Output every line of the following data verbatim, preserving the original line breaks.

Records provided>
BEGIN

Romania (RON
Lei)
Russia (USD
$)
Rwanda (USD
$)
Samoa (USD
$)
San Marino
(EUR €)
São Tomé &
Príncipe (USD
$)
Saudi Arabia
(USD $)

END

Written solution>
Romania (RON
Lei)
Russia (USD
$)
Rwanda (USD
$)
Samoa (USD
$)
San Marino
(EUR €)
São Tomé &
Príncipe (USD
$)
Saudi Arabia
(USD $)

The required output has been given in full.